Segment Open

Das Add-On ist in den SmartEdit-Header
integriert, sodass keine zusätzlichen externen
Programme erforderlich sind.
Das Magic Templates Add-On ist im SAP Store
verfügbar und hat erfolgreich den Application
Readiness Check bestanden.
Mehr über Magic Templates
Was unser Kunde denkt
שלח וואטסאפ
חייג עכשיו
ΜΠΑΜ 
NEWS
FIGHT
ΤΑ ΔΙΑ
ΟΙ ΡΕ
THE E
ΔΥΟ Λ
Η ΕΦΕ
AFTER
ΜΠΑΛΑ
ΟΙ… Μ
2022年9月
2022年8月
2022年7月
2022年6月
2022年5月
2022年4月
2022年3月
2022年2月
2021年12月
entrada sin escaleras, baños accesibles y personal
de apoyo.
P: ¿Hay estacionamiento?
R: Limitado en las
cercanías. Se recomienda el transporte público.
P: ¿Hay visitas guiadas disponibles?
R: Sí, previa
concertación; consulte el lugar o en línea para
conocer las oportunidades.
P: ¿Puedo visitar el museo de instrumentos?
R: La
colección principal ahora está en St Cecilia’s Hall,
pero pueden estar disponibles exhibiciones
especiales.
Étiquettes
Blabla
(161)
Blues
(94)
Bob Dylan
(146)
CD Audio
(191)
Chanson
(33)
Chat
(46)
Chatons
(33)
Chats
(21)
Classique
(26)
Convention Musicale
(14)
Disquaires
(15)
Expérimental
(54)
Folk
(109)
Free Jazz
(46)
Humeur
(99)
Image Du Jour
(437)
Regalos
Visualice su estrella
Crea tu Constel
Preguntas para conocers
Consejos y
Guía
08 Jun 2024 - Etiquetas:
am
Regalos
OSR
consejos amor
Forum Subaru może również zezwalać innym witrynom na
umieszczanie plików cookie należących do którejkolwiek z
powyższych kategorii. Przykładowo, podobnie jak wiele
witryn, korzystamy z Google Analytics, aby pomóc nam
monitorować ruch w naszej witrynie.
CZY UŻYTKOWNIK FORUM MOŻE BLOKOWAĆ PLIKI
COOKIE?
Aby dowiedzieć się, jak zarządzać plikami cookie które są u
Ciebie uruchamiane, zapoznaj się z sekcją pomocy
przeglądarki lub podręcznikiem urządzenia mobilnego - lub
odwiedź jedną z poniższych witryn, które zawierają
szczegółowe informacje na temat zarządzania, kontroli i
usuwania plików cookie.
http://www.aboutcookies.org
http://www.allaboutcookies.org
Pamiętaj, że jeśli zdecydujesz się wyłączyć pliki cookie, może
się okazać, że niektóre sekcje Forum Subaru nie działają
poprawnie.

Segment Closed

▸ REQUIRED WORK
Print all of the items above again, line for line, without changing a single character.

▸ OUTPUT
Das Add-On ist in den SmartEdit-Header
integriert, sodass keine zusätzlichen externen
Programme erforderlich sind.
Das Magic Templates Add-On ist im SAP Store
verfügbar und hat erfolgreich den Application
Readiness Check bestanden.
Mehr über Magic Templates
Was unser Kunde denkt
שלח וואטסאפ
חייג עכשיו
ΜΠΑΜ 
NEWS
FIGHT
ΤΑ ΔΙΑ
ΟΙ ΡΕ
THE E
ΔΥΟ Λ
Η ΕΦΕ
AFTER
ΜΠΑΛΑ
ΟΙ… Μ
2022年9月
2022年8月
2022年7月
2022年6月
2022年5月
2022年4月
2022年3月
2022年2月
2021年12月
entrada sin escaleras, baños accesibles y personal
de apoyo.
P: ¿Hay estacionamiento?
R: Limitado en las
cercanías. Se recomienda el transporte público.
P: ¿Hay visitas guiadas disponibles?
R: Sí, previa
concertación; consulte el lugar o en línea para
conocer las oportunidades.
P: ¿Puedo visitar el museo de instrumentos?
R: La
colección principal ahora está en St Cecilia’s Hall,
pero pueden estar disponibles exhibiciones
especiales.
Étiquettes
Blabla
(161)
Blues
(94)
Bob Dylan
(146)
CD Audio
(191)
Chanson
(33)
Chat
(46)
Chatons
(33)
Chats
(21)
Classique
(26)
Convention Musicale
(14)
Disquaires
(15)
Expérimental
(54)
Folk
(109)
Free Jazz
(46)
Humeur
(99)
Image Du Jour
(437)
Regalos
Visualice su estrella
Crea tu Constel
Preguntas para conocers
Consejos y
Guía
08 Jun 2024 - Etiquetas:
am
Regalos
OSR
consejos amor
Forum Subaru może również zezwalać innym witrynom na
umieszczanie plików cookie należących do którejkolwiek z
powyższych kategorii. Przykładowo, podobnie jak wiele
witryn, korzystamy z Google Analytics, aby pomóc nam
monitorować ruch w naszej witrynie.
CZY UŻYTKOWNIK FORUM MOŻE BLOKOWAĆ PLIKI
COOKIE?
Aby dowiedzieć się, jak zarządzać plikami cookie które są u
Ciebie uruchamiane, zapoznaj się z sekcją pomocy
przeglądarki lub podręcznikiem urządzenia mobilnego - lub
odwiedź jedną z poniższych witryn, które zawierają
szczegółowe informacje na temat zarządzania, kontroli i
usuwania plików cookie.
http://www.aboutcookies.org
http://www.allaboutcookies.org
Pamiętaj, że jeśli zdecydujesz się wyłączyć pliki cookie, może
się okazać, że niektóre sekcje Forum Subaru nie działają
poprawnie.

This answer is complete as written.